*Written task*
Throughout the records below, find each line holding "Jeigu" and copy it.

*Material supplied*
****************

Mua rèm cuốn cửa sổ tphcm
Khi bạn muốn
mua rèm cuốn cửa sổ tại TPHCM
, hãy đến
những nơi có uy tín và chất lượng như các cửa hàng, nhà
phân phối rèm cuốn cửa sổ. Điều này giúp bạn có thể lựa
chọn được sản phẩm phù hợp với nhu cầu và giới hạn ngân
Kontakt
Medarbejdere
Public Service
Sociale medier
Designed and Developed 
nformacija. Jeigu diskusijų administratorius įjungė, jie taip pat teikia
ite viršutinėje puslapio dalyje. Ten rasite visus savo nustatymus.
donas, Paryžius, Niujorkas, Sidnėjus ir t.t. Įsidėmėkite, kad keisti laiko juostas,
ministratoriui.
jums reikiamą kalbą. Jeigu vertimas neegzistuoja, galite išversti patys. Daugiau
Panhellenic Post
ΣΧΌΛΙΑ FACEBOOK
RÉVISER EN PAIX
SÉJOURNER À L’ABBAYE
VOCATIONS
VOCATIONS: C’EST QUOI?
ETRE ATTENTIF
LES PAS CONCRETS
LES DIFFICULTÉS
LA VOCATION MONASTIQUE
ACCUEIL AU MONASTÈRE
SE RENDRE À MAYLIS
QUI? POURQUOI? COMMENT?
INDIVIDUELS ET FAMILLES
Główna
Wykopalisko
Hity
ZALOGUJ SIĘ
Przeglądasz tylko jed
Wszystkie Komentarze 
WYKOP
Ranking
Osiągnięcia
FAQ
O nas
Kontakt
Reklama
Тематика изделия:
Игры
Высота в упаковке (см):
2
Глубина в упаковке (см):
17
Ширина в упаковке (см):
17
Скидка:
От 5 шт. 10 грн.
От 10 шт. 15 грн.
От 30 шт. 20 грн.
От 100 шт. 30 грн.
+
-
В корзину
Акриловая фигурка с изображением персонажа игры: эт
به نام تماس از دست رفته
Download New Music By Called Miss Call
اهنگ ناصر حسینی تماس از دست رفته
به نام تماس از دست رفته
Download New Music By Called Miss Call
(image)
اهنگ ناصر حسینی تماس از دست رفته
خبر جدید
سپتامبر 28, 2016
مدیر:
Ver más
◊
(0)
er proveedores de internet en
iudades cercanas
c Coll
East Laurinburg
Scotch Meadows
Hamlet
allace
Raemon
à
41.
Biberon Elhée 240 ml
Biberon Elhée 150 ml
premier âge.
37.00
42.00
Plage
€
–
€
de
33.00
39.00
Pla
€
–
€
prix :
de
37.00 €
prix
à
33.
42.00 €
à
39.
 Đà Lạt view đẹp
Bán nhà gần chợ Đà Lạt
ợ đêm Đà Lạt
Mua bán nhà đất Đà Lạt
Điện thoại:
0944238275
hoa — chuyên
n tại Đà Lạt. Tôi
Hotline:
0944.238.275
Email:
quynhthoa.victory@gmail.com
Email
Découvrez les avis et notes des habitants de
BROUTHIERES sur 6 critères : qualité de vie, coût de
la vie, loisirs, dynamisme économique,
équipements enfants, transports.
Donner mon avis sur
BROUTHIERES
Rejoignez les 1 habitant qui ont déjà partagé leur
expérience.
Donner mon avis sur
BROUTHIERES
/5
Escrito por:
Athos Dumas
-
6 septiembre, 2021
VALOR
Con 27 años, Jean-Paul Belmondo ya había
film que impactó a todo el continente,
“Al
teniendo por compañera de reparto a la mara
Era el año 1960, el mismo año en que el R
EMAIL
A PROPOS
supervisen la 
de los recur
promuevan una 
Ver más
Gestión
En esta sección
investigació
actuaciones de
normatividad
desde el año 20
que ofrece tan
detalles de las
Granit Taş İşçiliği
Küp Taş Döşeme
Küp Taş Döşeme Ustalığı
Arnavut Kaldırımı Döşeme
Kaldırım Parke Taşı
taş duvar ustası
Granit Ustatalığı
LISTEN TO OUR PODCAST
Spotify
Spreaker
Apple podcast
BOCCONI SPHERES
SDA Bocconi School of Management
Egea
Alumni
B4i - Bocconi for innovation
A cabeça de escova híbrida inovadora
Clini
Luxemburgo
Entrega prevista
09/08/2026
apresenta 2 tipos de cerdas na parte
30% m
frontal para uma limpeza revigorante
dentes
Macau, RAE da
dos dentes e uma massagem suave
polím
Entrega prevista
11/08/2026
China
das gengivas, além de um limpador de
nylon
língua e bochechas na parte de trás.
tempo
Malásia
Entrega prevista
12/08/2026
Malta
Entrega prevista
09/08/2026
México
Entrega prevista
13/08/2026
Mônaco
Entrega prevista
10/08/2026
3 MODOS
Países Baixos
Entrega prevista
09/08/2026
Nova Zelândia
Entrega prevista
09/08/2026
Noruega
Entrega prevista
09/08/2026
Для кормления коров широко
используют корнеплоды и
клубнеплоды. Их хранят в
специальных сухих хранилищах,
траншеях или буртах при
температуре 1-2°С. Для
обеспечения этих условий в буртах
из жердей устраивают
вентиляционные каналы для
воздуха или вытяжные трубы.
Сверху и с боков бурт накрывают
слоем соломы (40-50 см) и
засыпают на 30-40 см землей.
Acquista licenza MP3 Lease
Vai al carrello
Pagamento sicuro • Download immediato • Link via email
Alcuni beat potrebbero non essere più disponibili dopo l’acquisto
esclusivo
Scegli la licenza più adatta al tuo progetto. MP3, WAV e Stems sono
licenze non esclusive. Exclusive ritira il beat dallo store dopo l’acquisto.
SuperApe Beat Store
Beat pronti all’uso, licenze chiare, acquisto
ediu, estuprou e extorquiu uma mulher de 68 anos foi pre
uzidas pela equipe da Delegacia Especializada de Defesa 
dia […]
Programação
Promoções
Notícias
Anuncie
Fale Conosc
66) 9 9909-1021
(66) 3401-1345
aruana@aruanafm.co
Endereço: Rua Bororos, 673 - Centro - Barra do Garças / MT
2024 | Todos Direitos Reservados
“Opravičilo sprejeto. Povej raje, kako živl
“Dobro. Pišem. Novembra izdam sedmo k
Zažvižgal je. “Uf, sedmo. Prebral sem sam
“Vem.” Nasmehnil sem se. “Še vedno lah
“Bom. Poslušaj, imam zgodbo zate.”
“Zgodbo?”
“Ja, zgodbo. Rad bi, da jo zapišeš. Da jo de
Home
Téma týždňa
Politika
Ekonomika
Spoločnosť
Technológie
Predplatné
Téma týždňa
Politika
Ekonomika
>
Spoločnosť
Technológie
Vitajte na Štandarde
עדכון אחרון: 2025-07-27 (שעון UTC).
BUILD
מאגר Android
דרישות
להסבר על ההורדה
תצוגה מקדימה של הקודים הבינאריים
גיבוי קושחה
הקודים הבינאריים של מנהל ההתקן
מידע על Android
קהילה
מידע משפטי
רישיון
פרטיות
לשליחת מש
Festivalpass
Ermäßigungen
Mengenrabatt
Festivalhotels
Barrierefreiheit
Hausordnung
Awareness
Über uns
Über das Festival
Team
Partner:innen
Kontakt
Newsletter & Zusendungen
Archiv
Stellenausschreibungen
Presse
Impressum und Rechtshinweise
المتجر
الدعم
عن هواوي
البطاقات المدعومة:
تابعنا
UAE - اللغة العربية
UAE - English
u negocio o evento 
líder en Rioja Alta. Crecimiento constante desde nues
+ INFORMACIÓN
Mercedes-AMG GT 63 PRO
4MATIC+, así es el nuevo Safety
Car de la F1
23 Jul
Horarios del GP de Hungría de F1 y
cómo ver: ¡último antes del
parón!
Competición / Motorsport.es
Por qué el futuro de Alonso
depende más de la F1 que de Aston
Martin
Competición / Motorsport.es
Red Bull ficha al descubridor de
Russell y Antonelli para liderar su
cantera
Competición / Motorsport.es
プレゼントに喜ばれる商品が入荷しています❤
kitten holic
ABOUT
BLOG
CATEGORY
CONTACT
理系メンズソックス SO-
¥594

****************

*Your response*
nformacija. Jeigu diskusijų administratorius įjungė, jie taip pat teikia
jums reikiamą kalbą. Jeigu vertimas neegzistuoja, galite išversti patys. Daugiau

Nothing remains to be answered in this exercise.